▸ Problems and tasks
A. Reproduce the commit diff starting at "Fix more FP" and ending at "GEN=their, DAT=them, ACC=them)", replacing "neoPron" with "makePronoun".
B. Answer these questions about the commit diff:
(i) Which file does the commit diff modify?
(ii) According to the added comment, why are 'they' and 'them' excluded?
(iii) What German heading introduces the new-stem pronouns?

Fix more FP
Change-Id: I1f8045b4f93f64a7c8597dfbc35a1744af3aaf20
diff --git a/src/index.js b/src/index.js
index cbc0953..47be79e 100644
--- a/src/index.js
+++ b/src/index.js
@@ -124,9 +124,9 @@
['eys', neoPron('ey')],
['emm', neoPron('ey')],
// they/them (NOM=they, GEN=their, DAT=them, ACC=them)
- ['they', neoPron('they')],
- ['their', neoPron('they')],
- ['them', neoPron('they')],
+ // Excluded: 'they' and 'them' are too frequent in English quotations within
+ // German texts and would cause many false positives.
+ // 'their' is likewise excluded for the same reason.
// ---- Neuer Stamm (new-stem pronouns) -----------------------------------
// el/em (NOM=el, GEN=ems, DAT=em, ACC=en)

▸ Stored data

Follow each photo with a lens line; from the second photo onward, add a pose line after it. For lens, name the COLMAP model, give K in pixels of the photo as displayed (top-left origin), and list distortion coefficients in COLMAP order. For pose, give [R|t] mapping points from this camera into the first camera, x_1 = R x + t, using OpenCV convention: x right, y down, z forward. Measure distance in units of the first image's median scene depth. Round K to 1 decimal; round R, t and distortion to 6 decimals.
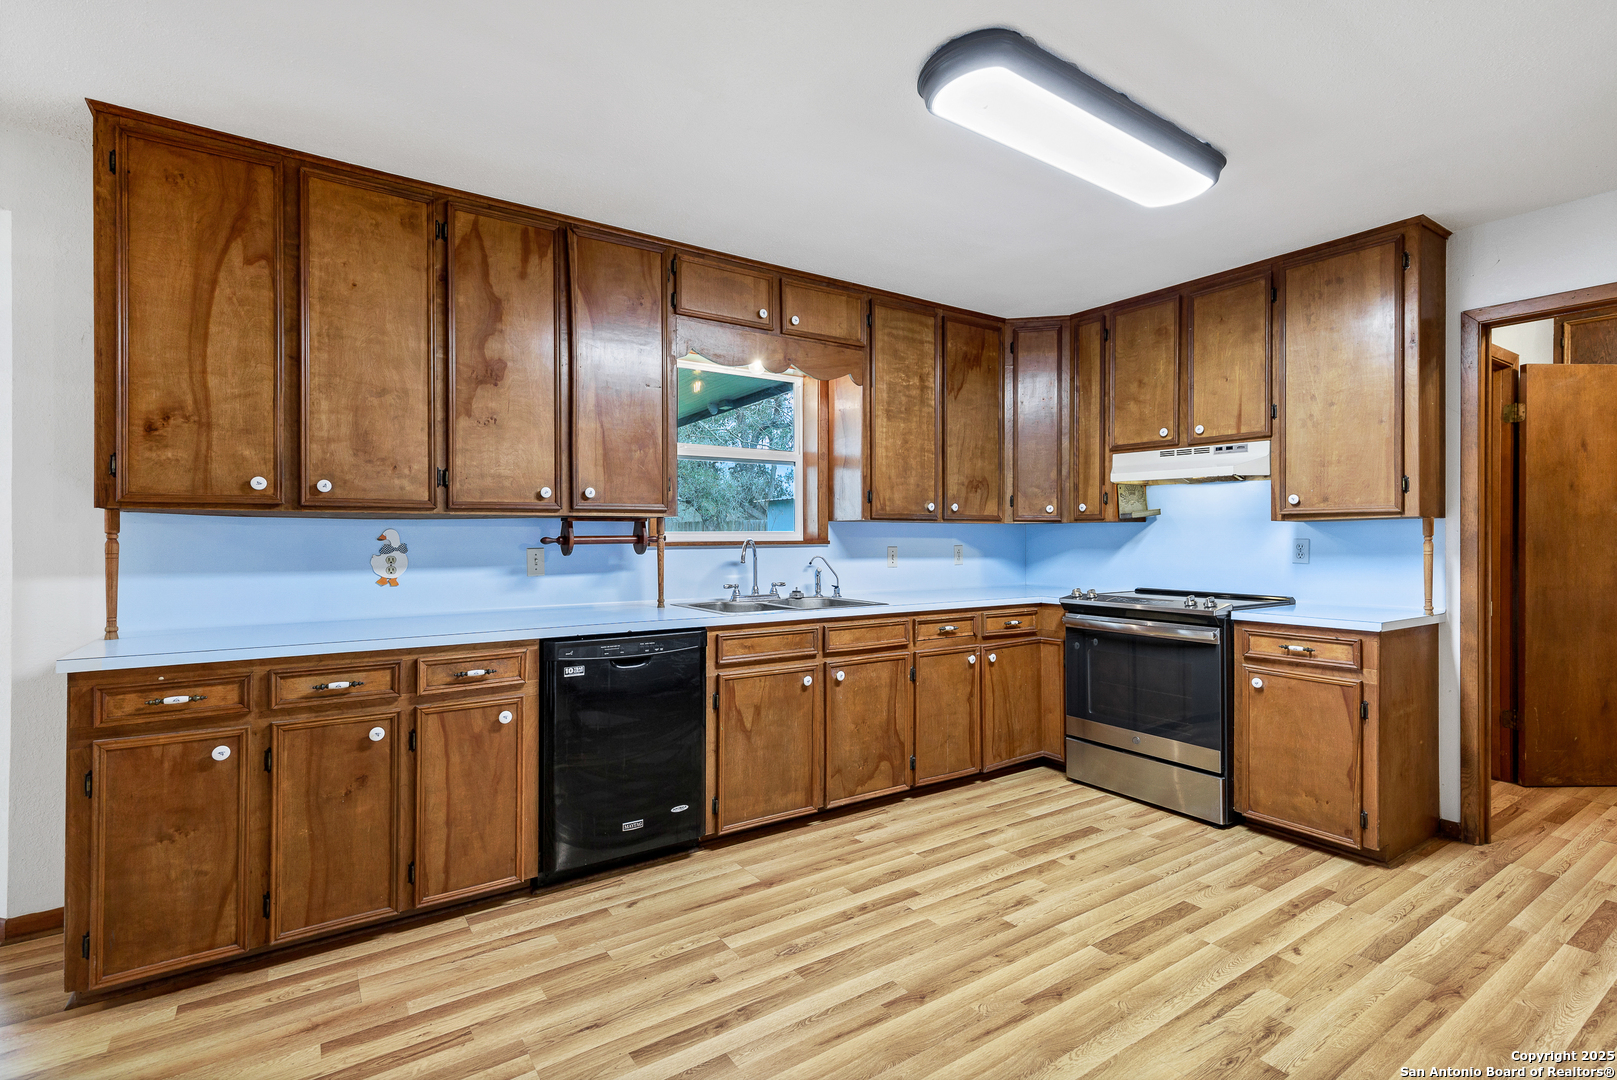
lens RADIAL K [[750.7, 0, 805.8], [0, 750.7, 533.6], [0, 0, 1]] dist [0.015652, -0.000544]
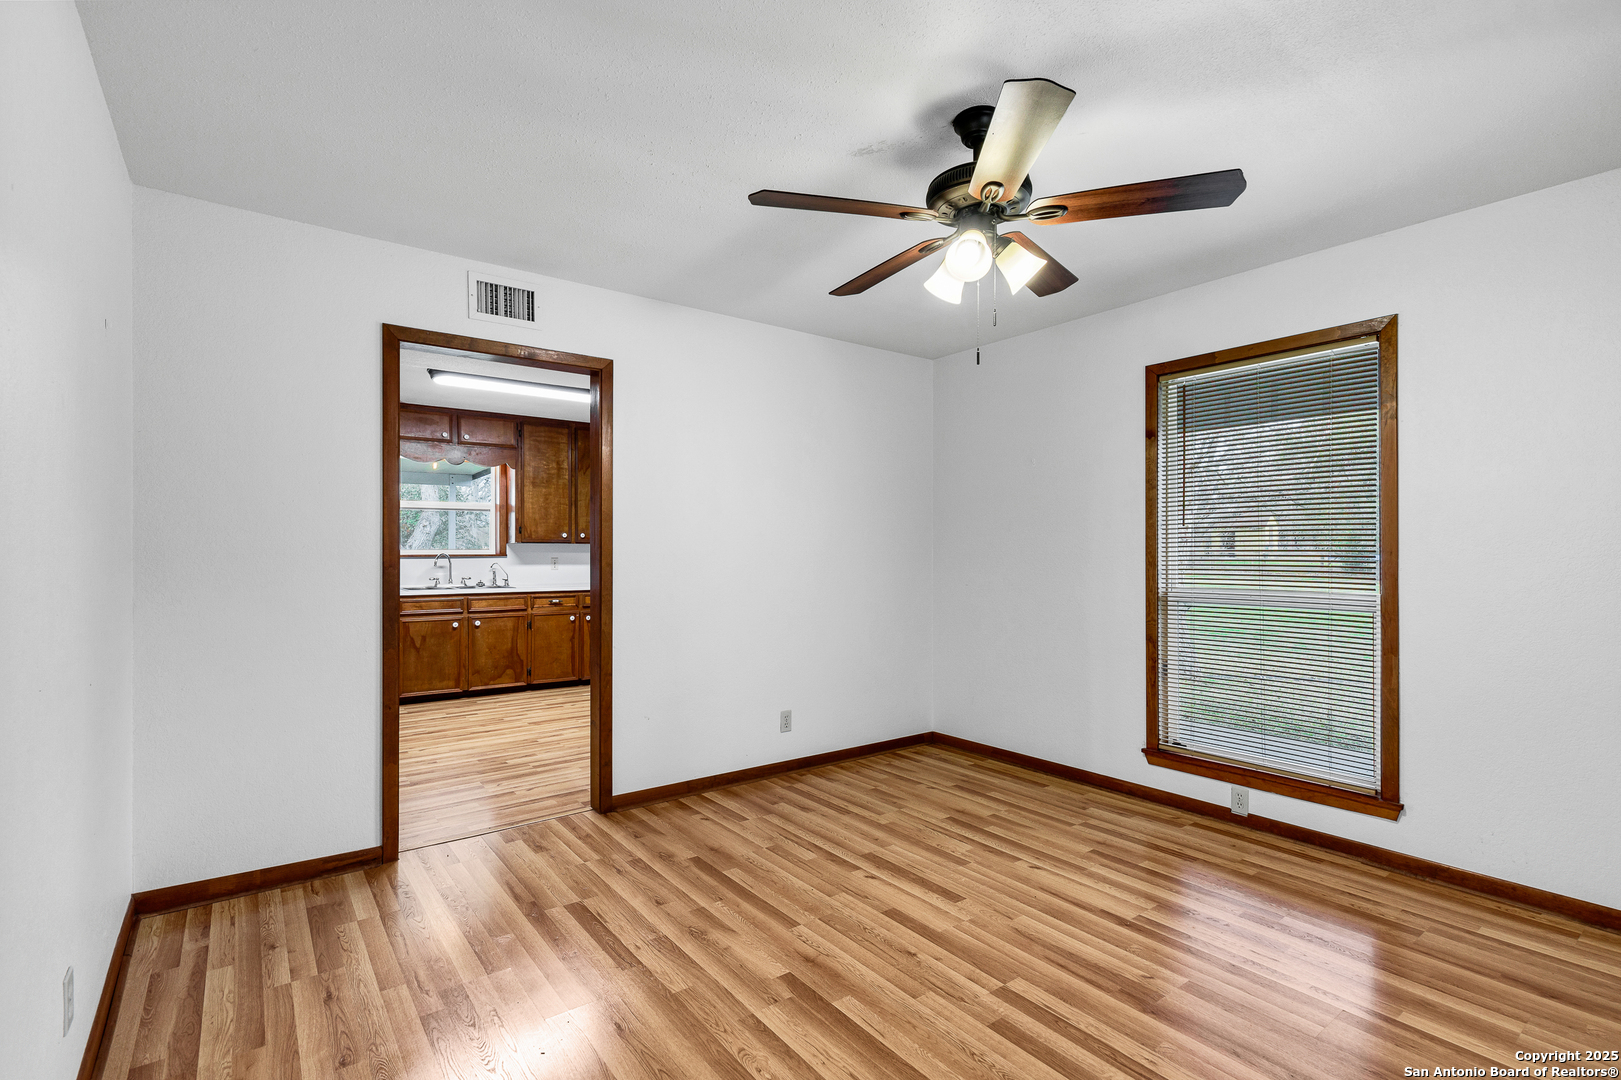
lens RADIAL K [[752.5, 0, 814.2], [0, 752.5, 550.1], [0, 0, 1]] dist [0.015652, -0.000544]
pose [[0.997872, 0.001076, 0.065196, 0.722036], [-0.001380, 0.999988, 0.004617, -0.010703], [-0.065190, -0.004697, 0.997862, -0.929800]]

▸ Answers by item
A.
Fix more FP
Change-Id: I1f8045b4f93f64a7c8597dfbc35a1744af3aaf20
diff --git a/src/index.js b/src/index.js
index cbc0953..47be79e 100644
--- a/src/index.js
+++ b/src/index.js
@@ -124,9 +124,9 @@
['eys', makePronoun('ey')],
['emm', makePronoun('ey')],
// they/them (NOM=they, GEN=their, DAT=them, ACC=them)

B.
(i) src/index.js
(ii) They are too frequent in English quotations within German texts and would cause many false positives.
(iii) Neuer Stamm